BEGIN Provided data
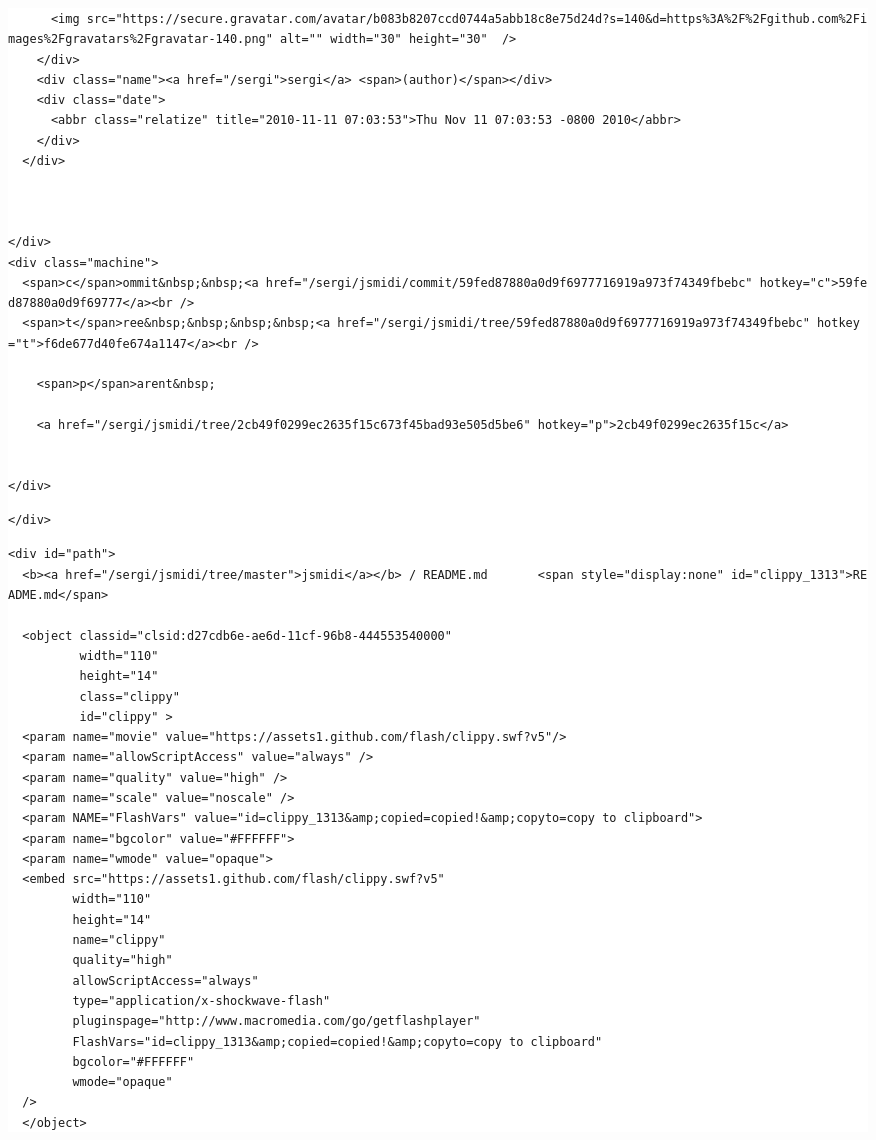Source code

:           <img src="https://secure.gravatar.com/avatar/b083b8207ccd0744a5abb18c8e75d24d?s=140&d=https%3A%2F%2Fgithub.com%2Fimages%2Fgravatars%2Fgravatar-140.png" alt="" width="30" height="30"  />
        </div>
        <div class="name"><a href="/sergi">sergi</a> <span>(author)</span></div>
        <div class="date">
          <abbr class="relatize" title="2010-11-11 07:03:53">Thu Nov 11 07:03:53 -0800 2010</abbr>
        </div>
      </div>

      

    </div>
    <div class="machine">
      <span>c</span>ommit&nbsp;&nbsp;<a href="/sergi/jsmidi/commit/59fed87880a0d9f6977716919a973f74349fbebc" hotkey="c">59fed87880a0d9f69777</a><br />
      <span>t</span>ree&nbsp;&nbsp;&nbsp;&nbsp;<a href="/sergi/jsmidi/tree/59fed87880a0d9f6977716919a973f74349fbebc" hotkey="t">f6de677d40fe674a1147</a><br />
      
        <span>p</span>arent&nbsp;
        
        <a href="/sergi/jsmidi/tree/2cb49f0299ec2635f15c673f45bad93e505d5be6" hotkey="p">2cb49f0299ec2635f15c</a>
      

    </div>
  </div>

    </div>
  </div>



  
    <div id="path">
      <b><a href="/sergi/jsmidi/tree/master">jsmidi</a></b> / README.md       <span style="display:none" id="clippy_1313">README.md</span>
      
      <object classid="clsid:d27cdb6e-ae6d-11cf-96b8-444553540000"
              width="110"
              height="14"
              class="clippy"
              id="clippy" >
      <param name="movie" value="https://assets1.github.com/flash/clippy.swf?v5"/>
      <param name="allowScriptAccess" value="always" />
      <param name="quality" value="high" />
      <param name="scale" value="noscale" />
      <param NAME="FlashVars" value="id=clippy_1313&amp;copied=copied!&amp;copyto=copy to clipboard">
      <param name="bgcolor" value="#FFFFFF">
      <param name="wmode" value="opaque">
      <embed src="https://assets1.github.com/flash/clippy.swf?v5"
             width="110"
             height="14"
             name="clippy"
             quality="high"
             allowScriptAccess="always"
             type="application/x-shockwave-flash"
             pluginspage="http://www.macromedia.com/go/getflashplayer"
             FlashVars="id=clippy_1313&amp;copied=copied!&amp;copyto=copy to clipboard"
             bgcolor="#FFFFFF"
             wmode="opaque"
      />
      </object>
END Provided data
- [Request] Copy out the listing above in full and leave out its pictures.

- [Reply]
Source code

:           <img src="https://secure.gravatar.com/avatar/b083b8207ccd0744a5abb18c8e75d24d?s=140&d=https%3A%2F%2Fgithub.com%2Fimages%2Fgravatars%2Fgravatar-140.png" alt="" width="30" height="30"  />
        </div>
        <div class="name"><a href="/sergi">sergi</a> <span>(author)</span></div>
        <div class="date">
          <abbr class="relatize" title="2010-11-11 07:03:53">Thu Nov 11 07:03:53 -0800 2010</abbr>
        </div>
      </div>

      

    </div>
    <div class="machine">
      <span>c</span>ommit&nbsp;&nbsp;<a href="/sergi/jsmidi/commit/59fed87880a0d9f6977716919a973f74349fbebc" hotkey="c">59fed87880a0d9f69777</a><br />
      <span>t</span>ree&nbsp;&nbsp;&nbsp;&nbsp;<a href="/sergi/jsmidi/tree/59fed87880a0d9f6977716919a973f74349fbebc" hotkey="t">f6de677d40fe674a1147</a><br />
      
        <span>p</span>arent&nbsp;
        
        <a href="/sergi/jsmidi/tree/2cb49f0299ec2635f15c673f45bad93e505d5be6" hotkey="p">2cb49f0299ec2635f15c</a>
      

    </div>
  </div>

    </div>
  </div>



  
    <div id="path">
      <b><a href="/sergi/jsmidi/tree/master">jsmidi</a></b> / README.md       <span style="display:none" id="clippy_1313">README.md</span>
      
      <object classid="clsid:d27cdb6e-ae6d-11cf-96b8-444553540000"
              width="110"
              height="14"
              class="clippy"
              id="clippy" >
      <param name="movie" value="https://assets1.github.com/flash/clippy.swf?v5"/>
      <param name="allowScriptAccess" value="always" />
      <param name="quality" value="high" />
      <param name="scale" value="noscale" />
      <param NAME="FlashVars" value="id=clippy_1313&amp;copied=copied!&amp;copyto=copy to clipboard">
      <param name="bgcolor" value="#FFFFFF">
      <param name="wmode" value="opaque">
      <embed src="https://assets1.github.com/flash/clippy.swf?v5"
             width="110"
             height="14"
             name="clippy"
             quality="high"
             allowScriptAccess="always"
             type="application/x-shockwave-flash"
             pluginspage="http://www.macromedia.com/go/getflashplayer"
             FlashVars="id=clippy_1313&amp;copied=copied!&amp;copyto=copy to clipboard"
             bgcolor="#FFFFFF"
             wmode="opaque"
      />
      </object>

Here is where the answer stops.